LLM Overview
1 What is the Large Language Model
A language model is nothing model that outputs a probability distribution over the next token in a sequence given the previous tokens in the sequence, mathematically, it denoted as:
\[ P_{\theta}(x_t | x_{1:t-1}) \tag{1}\]
Nowaday, when we say a LLM, we usually mean a decoder model, which mean predict the next token based on the previous tokens. However previous, there is another type of the model, not only depends on the previous tokens, but also depends on other conditions, such as, other language for the machine translation task, which denoted as:
\[ P_{\theta}(x_t | x_{1:t-1}, z) \tag{2}\]
In the blog, we mainly focus on the first type, which has the form of Equation 1. The second type is not the focus of this blog, but we might mention it in the future blog. There two main steps of the training an LLM, the pre-training and fine-tuning. The pre-training is the most time consuming part of the LLM. In just the next-word-prediction task. After we have the pre-trained model, the model can only generate the next word based on the previous words. So, we need to fine-tune the model to make it output the desired output. This the job of the post-training. In the post-training, there are two main tasks, the supervised fine-tuning(SFT) and reinforcement learning from human feedback(RLHF). The SFT is the supervised fine-tuning, which is the most common way to fine-tune the model. The RLHF is a new way to fine-tune the model, which is more efficient than the SFT.
2 Tokenization
First question is: how does a machine understand the language? This is the jobs of tokenizer. A tokenizer takes text and turns it into a sequence of discrete tokens. There are four different level of tokenization: - Byte-level - Char-level - Subword-level - Word-level The most common tokenization is the subword-level tokenization, which is the BPE. The BPE is a greedy algorithm that iteratively replaces the most frequent pair of bytes in the text with a new byte. The BPE is a good trade-off between the word-level and char-level tokenization. The word-level tokenization is too large, and the char-level tokenization is too small.

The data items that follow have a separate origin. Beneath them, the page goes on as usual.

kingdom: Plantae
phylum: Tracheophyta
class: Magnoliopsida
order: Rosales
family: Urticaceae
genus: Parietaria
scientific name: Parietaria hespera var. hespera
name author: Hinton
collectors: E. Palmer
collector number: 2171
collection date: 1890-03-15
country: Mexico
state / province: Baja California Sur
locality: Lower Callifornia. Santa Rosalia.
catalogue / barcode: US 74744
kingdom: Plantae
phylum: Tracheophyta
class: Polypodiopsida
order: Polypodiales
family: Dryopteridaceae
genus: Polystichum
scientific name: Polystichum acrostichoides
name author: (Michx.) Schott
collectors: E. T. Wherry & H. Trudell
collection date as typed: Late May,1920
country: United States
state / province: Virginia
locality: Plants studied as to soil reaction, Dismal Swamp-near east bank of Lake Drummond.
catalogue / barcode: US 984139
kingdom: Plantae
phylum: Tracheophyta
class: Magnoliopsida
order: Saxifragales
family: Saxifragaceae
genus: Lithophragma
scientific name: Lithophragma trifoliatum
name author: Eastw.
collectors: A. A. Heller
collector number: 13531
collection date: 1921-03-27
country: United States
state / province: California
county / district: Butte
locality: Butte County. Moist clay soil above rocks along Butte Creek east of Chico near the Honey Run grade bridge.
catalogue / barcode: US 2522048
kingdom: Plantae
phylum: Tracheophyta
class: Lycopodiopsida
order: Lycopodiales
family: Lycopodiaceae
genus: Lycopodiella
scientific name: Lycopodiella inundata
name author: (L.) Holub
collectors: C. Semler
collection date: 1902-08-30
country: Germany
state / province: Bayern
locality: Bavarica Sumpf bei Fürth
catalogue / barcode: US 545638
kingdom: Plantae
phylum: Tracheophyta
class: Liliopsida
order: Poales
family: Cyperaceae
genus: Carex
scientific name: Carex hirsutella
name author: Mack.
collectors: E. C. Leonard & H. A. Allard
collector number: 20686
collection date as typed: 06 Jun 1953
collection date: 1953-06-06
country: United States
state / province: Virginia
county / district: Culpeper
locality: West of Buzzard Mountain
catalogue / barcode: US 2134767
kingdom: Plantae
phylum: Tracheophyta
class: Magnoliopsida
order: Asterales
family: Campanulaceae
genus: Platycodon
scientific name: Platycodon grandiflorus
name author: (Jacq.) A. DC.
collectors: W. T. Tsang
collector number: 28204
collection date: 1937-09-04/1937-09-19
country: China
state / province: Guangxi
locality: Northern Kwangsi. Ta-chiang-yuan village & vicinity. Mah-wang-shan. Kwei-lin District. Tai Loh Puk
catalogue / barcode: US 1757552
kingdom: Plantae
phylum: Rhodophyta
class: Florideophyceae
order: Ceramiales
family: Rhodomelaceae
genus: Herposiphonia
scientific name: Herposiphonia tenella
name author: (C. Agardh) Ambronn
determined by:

The tokenizer just a huge dictionary
that map each word(sub-word) into a unique integer. Those integer later convert to a huge One-Hot vector, which is the input of the embedding layers. Another role of the tokenizer is receiving the unique integer and convert it back to the word(sub-word).
3 Pre-Training
The goals of pre-training (the first stage of training) are to get the language model to: - learn the structure of natural language - learn humans’ understanding of the world (as encoded in the training data) In the nutshell, in the pre-training stage, we “zip” the whole internet into a single file. That’s why the pre-training is so time consuming.
4 Post-Training
4.1 Supervised Fine Tuning (SFT)
4.2 Reinforcement Learning from Human Feedback (RLHF)
5 The emergence abilities of LLM
Ok, so llm take a long time, large dataset to train, why it become so popular? - In-Context Learning - Zero-Shot Learning - Few-Shot Learning
6 Multi Modality LLM
So far, the LLM can only handle text. We know the world is not just words, it also has images, voice, actions, etc. So, we need to make the LLM multi-modal. The multi-modal LLM can handle different types of data, such as text, images, and audio. The multi-modal LLM can be used for different tasks, such as image captioning, visual question answering, and text-to-image generation.